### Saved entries
>>>>>

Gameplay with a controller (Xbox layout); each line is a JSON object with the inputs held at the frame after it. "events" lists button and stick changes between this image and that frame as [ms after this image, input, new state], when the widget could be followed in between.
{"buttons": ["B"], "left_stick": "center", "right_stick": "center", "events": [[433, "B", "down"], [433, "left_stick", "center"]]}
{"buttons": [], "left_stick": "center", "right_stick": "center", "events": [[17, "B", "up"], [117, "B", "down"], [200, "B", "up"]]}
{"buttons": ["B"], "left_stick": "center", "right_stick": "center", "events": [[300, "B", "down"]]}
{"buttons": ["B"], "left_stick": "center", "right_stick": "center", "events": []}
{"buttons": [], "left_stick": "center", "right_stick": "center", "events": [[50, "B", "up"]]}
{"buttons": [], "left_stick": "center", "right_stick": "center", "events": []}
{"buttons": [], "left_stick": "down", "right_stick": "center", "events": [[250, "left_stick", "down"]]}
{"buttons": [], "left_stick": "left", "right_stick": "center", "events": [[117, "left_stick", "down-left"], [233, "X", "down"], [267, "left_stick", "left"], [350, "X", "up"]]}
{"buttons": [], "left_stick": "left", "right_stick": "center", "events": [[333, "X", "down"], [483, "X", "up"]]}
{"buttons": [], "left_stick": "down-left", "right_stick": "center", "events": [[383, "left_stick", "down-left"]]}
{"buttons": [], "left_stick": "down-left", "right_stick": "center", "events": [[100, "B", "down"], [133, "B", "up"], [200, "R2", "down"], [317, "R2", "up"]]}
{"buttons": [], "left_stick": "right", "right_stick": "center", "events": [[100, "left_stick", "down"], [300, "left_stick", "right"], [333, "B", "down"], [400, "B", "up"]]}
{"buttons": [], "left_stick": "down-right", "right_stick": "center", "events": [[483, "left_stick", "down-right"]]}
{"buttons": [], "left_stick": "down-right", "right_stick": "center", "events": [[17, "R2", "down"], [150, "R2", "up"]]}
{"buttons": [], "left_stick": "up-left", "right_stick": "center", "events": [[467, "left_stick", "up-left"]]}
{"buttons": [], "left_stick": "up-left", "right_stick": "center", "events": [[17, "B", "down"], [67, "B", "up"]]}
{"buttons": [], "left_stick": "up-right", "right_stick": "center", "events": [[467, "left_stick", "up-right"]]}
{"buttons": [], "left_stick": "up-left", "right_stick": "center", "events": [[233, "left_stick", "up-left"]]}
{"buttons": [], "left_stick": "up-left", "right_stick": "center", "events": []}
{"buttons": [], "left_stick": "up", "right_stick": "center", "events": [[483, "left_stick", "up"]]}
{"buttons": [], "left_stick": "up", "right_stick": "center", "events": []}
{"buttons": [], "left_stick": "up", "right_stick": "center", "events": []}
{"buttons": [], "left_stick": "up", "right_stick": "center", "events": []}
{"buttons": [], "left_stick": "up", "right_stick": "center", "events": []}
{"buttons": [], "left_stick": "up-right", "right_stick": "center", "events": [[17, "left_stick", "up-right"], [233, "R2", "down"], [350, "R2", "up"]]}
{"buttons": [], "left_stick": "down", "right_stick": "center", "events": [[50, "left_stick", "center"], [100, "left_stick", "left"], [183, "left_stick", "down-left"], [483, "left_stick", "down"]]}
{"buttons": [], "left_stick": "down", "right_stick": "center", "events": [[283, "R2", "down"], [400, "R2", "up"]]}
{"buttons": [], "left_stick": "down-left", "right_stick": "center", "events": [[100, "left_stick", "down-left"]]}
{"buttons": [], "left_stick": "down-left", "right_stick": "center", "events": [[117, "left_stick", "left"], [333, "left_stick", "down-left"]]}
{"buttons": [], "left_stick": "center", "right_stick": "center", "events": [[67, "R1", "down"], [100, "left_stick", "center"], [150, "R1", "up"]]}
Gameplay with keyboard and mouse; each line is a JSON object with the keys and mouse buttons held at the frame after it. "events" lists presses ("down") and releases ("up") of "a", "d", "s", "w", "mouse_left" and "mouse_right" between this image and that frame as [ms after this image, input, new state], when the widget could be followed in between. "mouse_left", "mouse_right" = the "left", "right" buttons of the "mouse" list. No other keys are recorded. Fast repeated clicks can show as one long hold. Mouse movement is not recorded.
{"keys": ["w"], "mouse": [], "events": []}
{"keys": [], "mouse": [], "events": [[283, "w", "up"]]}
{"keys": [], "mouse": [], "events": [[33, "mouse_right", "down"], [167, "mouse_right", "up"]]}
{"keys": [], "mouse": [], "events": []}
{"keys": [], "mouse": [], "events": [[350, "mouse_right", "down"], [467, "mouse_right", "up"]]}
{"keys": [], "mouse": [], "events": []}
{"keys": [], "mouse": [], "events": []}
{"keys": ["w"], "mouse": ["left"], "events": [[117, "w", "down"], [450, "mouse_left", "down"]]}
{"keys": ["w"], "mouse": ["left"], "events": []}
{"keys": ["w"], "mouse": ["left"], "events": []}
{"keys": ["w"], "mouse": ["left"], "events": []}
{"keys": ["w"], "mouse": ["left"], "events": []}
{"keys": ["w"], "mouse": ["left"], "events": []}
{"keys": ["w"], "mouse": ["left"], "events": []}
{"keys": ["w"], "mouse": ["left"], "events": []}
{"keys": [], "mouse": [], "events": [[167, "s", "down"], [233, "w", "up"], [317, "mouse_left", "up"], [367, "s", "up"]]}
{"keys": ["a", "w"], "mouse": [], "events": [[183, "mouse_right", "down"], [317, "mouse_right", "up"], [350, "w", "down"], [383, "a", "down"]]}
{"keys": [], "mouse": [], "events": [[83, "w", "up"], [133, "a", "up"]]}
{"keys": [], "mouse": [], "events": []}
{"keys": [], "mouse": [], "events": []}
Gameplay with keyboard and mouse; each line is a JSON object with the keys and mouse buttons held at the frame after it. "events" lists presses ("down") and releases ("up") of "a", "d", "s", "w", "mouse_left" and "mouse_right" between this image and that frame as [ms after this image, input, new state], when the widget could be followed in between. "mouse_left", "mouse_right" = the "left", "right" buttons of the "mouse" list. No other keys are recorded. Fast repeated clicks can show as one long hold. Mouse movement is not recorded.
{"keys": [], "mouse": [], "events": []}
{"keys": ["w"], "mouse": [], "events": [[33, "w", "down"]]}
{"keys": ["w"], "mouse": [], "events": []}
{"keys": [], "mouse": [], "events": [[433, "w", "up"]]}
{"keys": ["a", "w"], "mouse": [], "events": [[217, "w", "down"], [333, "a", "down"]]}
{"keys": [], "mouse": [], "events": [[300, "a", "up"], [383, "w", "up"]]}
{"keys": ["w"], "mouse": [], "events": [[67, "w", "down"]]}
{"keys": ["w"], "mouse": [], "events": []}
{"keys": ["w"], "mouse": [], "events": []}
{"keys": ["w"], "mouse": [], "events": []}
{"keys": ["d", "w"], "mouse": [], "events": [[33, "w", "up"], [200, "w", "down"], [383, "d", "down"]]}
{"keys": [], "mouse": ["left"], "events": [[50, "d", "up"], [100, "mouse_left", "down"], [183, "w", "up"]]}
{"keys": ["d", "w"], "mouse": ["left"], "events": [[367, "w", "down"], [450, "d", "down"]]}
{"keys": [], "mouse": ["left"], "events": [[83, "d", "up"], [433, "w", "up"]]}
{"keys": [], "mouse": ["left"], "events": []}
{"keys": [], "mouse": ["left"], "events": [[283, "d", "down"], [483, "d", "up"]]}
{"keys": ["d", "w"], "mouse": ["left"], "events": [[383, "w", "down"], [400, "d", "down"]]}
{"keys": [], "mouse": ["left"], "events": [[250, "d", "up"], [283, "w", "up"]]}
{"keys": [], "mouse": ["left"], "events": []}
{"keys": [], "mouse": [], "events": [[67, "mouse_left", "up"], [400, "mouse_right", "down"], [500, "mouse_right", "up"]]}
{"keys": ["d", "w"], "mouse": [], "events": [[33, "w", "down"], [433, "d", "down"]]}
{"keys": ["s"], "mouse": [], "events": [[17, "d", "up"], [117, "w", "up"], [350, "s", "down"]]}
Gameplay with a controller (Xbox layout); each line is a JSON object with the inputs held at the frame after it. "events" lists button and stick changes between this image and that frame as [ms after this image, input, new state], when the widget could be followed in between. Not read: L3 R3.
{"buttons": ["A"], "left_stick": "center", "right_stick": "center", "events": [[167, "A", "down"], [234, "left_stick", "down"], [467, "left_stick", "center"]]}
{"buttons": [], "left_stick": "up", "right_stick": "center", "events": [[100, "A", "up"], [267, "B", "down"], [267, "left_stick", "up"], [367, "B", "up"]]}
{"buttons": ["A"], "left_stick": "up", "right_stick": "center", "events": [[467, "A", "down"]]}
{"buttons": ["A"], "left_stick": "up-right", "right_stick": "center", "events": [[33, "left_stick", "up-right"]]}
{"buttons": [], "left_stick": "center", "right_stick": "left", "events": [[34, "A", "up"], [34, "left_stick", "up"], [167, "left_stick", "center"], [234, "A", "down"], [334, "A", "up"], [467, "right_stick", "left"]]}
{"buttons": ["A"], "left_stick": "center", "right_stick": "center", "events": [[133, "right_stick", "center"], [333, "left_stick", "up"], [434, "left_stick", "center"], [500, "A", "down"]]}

<<<<<

Lines above with the string "widget" need to be found and copied.

Gameplay with a controller (Xbox layout); each line is a JSON object with the inputs held at the frame after it. "events" lists button and stick changes between this image and that frame as [ms after this image, input, new state], when the widget could be followed in between.
Gameplay with keyboard and mouse; each line is a JSON object with the keys and mouse buttons held at the frame after it. "events" lists presses ("down") and releases ("up") of "a", "d", "s", "w", "mouse_left" and "mouse_right" between this image and that frame as [ms after this image, input, new state], when the widget could be followed in between. "mouse_left", "mouse_right" = the "left", "right" buttons of the "mouse" list. No other keys are recorded. Fast repeated clicks can show as one long hold. Mouse movement is not recorded.
Gameplay with keyboard and mouse; each line is a JSON object with the keys and mouse buttons held at the frame after it. "events" lists presses ("down") and releases ("up") of "a", "d", "s", "w", "mouse_left" and "mouse_right" between this image and that frame as [ms after this image, input, new state], when the widget could be followed in between. "mouse_left", "mouse_right" = the "left", "right" buttons of the "mouse" list. No other keys are recorded. Fast repeated clicks can show as one long hold. Mouse movement is not recorded.
Gameplay with a controller (Xbox layout); each line is a JSON object with the inputs held at the frame after it. "events" lists button and stick changes between this image and that frame as [ms after this image, input, new state], when the widget could be followed in between. Not read: L3 R3.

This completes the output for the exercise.